We welcome the UK government’s announcements that it will make high-speed internet connections a legal right from 2020 and is launching a review aimed at encouraging higher investment by telecoms companies in full fibre broadband.

We do, of course, have a vested interest in saying this.

That’s because, in 2017, we became the world’s first organisation to launch a cloud-based version of the SAP Business Planning and Consolidation (BPC) system powered by SAP HANA, the world’s most advanced in-memory database management application. This breakthrough followed our concluding of the first agreement globally for SAP BPC in the Partner Managed Cloud software-as-a-service model with the manufacturer and investing £500,000 in its development.

The cloud-based solution, which abolishes the need for expensive hardware, contains a suite of financial consolidation, budgeting and forecasting templates. Including EU General Data Protection Regulation-compliant detailed headcount planning, and generating all essential reports “out of the box”, the ultra-rapid Go Live in a Day™ templates have been built to comply with the latest International Financial Reporting Standards.

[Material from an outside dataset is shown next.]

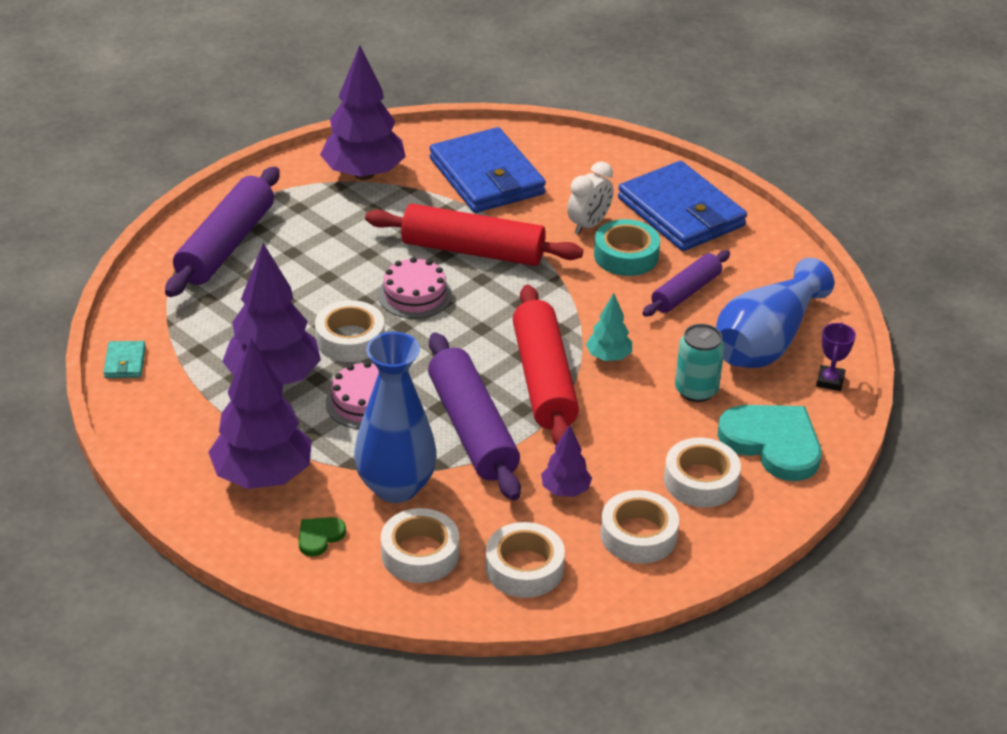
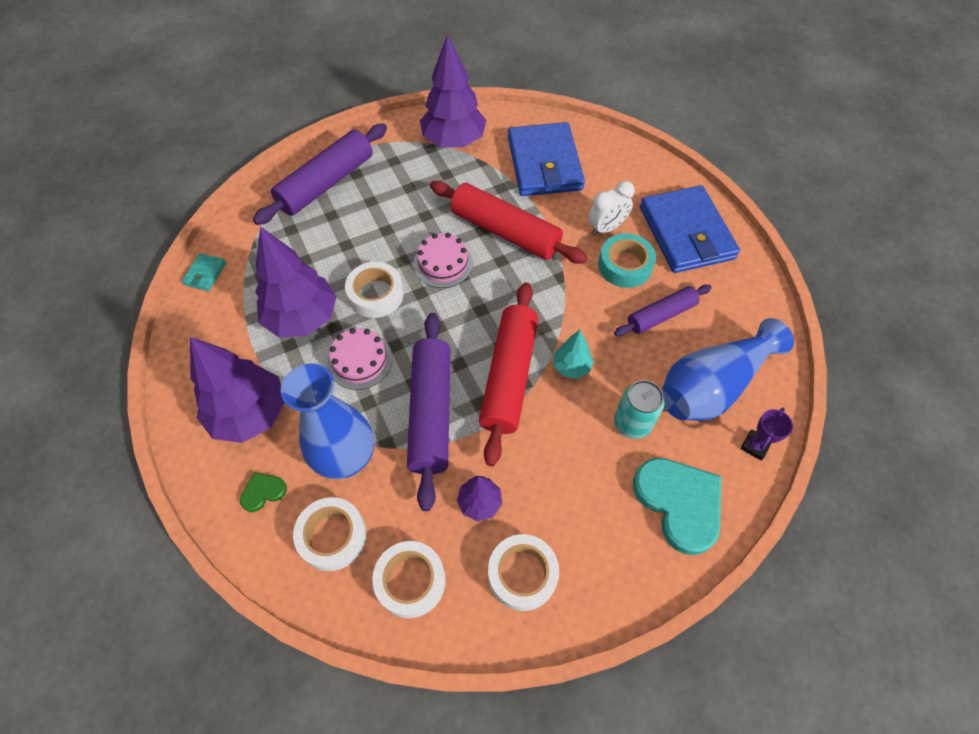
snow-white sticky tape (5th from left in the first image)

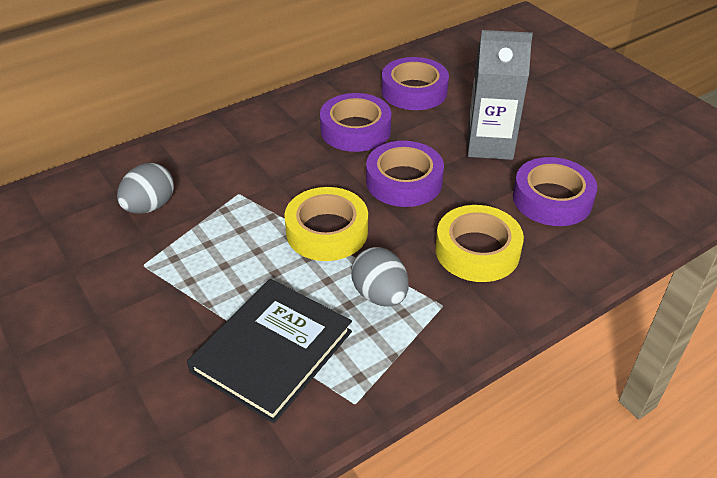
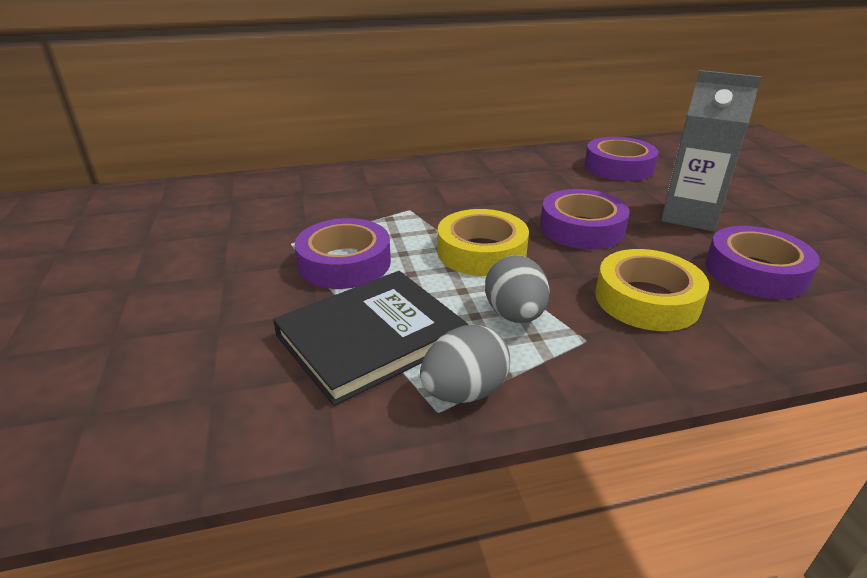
royal purple sticky tape (1st from left); gray toy egg (1st from left)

The UK’s official definition of a decent broadband connection is one with minimum speeds of 10 Mbit/s for downloads and 1 Mbit/s for uploads, which regulator OFCOM has suggested should increase in the future. OFCOM has reported, however, that 1.1 million UK homes and business premises still lack that level of connection, so this is an issue which clearly needs addressing.

Research by IHS Markit for the European Commission, published last September, also found the UK had the third-lowest full-fibre broadband coverage in the EU at only 1.8 per cent. As OFCOM chief executive Sharon White pointed out in a recent speech, while most UK people and businesses have to rely on elderly copper connections, 70 per cent of people in Spain and Portugal, for example, can access full-fibre broadband.

We therefore await the government’s Future Telecoms Infrastructure Review, due to report next summer, with great interest.

According to its terms of reference, this will assess barriers to investing in digital infrastructure and next generation connectivity, now and over future decades, including cost, demand levels, market structures and regulation. It will also consider how investment incentives vary between areas of the UK and parts of the telecoms market.

The review will additionally examine possible policy changes to encourage investment in new digital infrastructure. These may include the government promoting greater competition, changing relative investment risks and returns, and intervening directly.

It’s clear there is still much work to do, in meeting the future communication needs of UK plc, but these are definitely steps in the right direction.